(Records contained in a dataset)
····················
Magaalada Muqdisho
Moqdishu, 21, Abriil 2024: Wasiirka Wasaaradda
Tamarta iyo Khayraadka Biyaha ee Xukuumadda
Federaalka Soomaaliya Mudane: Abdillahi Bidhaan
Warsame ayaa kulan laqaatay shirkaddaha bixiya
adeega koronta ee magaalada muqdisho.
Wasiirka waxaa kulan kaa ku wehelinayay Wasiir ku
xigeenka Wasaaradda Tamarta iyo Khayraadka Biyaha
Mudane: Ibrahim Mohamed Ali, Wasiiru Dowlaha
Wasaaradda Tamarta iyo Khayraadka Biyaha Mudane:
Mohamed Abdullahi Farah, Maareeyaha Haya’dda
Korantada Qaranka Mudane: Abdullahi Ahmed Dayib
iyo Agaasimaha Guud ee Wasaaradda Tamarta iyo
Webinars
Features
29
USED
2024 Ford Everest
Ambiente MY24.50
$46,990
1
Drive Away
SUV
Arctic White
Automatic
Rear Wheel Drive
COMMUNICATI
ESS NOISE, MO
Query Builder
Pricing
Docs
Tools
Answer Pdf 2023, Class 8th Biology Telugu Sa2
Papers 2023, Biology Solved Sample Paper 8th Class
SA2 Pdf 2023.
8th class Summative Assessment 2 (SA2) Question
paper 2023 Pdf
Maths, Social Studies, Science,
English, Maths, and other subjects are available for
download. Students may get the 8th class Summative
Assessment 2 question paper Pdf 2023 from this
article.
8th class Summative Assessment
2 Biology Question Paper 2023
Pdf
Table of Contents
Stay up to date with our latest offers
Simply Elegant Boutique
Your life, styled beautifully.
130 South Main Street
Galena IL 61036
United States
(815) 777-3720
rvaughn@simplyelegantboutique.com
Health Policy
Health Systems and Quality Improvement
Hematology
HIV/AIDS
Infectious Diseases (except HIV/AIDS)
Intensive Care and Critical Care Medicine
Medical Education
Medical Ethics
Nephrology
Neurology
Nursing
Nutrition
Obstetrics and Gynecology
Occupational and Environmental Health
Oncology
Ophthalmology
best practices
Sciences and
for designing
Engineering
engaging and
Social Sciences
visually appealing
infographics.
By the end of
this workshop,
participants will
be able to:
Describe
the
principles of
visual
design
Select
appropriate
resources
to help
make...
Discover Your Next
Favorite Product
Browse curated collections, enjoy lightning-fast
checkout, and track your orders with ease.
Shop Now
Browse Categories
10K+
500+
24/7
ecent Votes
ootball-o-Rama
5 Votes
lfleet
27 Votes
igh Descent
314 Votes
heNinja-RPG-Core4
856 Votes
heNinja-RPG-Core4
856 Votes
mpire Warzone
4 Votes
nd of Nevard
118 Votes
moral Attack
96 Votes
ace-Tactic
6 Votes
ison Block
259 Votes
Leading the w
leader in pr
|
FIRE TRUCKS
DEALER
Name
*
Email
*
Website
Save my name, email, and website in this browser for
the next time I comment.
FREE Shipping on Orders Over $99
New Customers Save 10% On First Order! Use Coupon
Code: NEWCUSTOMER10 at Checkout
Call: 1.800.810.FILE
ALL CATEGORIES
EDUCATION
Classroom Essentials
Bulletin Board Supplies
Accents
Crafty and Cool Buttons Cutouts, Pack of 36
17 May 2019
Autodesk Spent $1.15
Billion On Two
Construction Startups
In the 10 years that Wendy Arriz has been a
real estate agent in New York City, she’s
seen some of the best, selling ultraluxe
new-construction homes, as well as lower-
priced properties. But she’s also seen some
····················
(Exercise prompt) Down to the final line, the data above must be copied exactly.

(Answer area)
Magaalada Muqdisho
Moqdishu, 21, Abriil 2024: Wasiirka Wasaaradda
Tamarta iyo Khayraadka Biyaha ee Xukuumadda
Federaalka Soomaaliya Mudane: Abdillahi Bidhaan
Warsame ayaa kulan laqaatay shirkaddaha bixiya
adeega koronta ee magaalada muqdisho.
Wasiirka waxaa kulan kaa ku wehelinayay Wasiir ku
xigeenka Wasaaradda Tamarta iyo Khayraadka Biyaha
Mudane: Ibrahim Mohamed Ali, Wasiiru Dowlaha
Wasaaradda Tamarta iyo Khayraadka Biyaha Mudane:
Mohamed Abdullahi Farah, Maareeyaha Haya’dda
Korantada Qaranka Mudane: Abdullahi Ahmed Dayib
iyo Agaasimaha Guud ee Wasaaradda Tamarta iyo
Webinars
Features
29
USED
2024 Ford Everest
Ambiente MY24.50
$46,990
1
Drive Away
SUV
Arctic White
Automatic
Rear Wheel Drive
COMMUNICATI
ESS NOISE, MO
Query Builder
Pricing
Docs
Tools
Answer Pdf 2023, Class 8th Biology Telugu Sa2
Papers 2023, Biology Solved Sample Paper 8th Class
SA2 Pdf 2023.
8th class Summative Assessment 2 (SA2) Question
paper 2023 Pdf
Maths, Social Studies, Science,
English, Maths, and other subjects are available for
download. Students may get the 8th class Summative
Assessment 2 question paper Pdf 2023 from this
article.
8th class Summative Assessment
2 Biology Question Paper 2023
Pdf
Table of Contents
Stay up to date with our latest offers
Simply Elegant Boutique
Your life, styled beautifully.
130 South Main Street
Galena IL 61036
United States
(815) 777-3720
rvaughn@simplyelegantboutique.com
Health Policy
Health Systems and Quality Improvement
Hematology
HIV/AIDS
Infectious Diseases (except HIV/AIDS)
Intensive Care and Critical Care Medicine
Medical Education
Medical Ethics
Nephrology
Neurology
Nursing
Nutrition
Obstetrics and Gynecology
Occupational and Environmental Health
Oncology
Ophthalmology
best practices
Sciences and
for designing
Engineering
engaging and
Social Sciences
visually appealing
infographics.
By the end of
this workshop,
participants will
be able to:
Describe
the
principles of
visual
design
Select
appropriate
resources
to help
make...
Discover Your Next
Favorite Product
Browse curated collections, enjoy lightning-fast
checkout, and track your orders with ease.
Shop Now
Browse Categories
10K+
500+
24/7
ecent Votes
ootball-o-Rama
5 Votes
lfleet
27 Votes
igh Descent
314 Votes
heNinja-RPG-Core4
856 Votes
heNinja-RPG-Core4
856 Votes
mpire Warzone
4 Votes
nd of Nevard
118 Votes
moral Attack
96 Votes
ace-Tactic
6 Votes
ison Block
259 Votes
Leading the w
leader in pr
|
FIRE TRUCKS
DEALER
Name
*
Email
*
Website
Save my name, email, and website in this browser for
the next time I comment.
FREE Shipping on Orders Over $99
New Customers Save 10% On First Order! Use Coupon
Code: NEWCUSTOMER10 at Checkout
Call: 1.800.810.FILE
ALL CATEGORIES
EDUCATION
Classroom Essentials
Bulletin Board Supplies
Accents
Crafty and Cool Buttons Cutouts, Pack of 36
17 May 2019
Autodesk Spent $1.15
Billion On Two
Construction Startups
In the 10 years that Wendy Arriz has been a
real estate agent in New York City, she’s
seen some of the best, selling ultraluxe
new-construction homes, as well as lower-
priced properties. But she’s also seen some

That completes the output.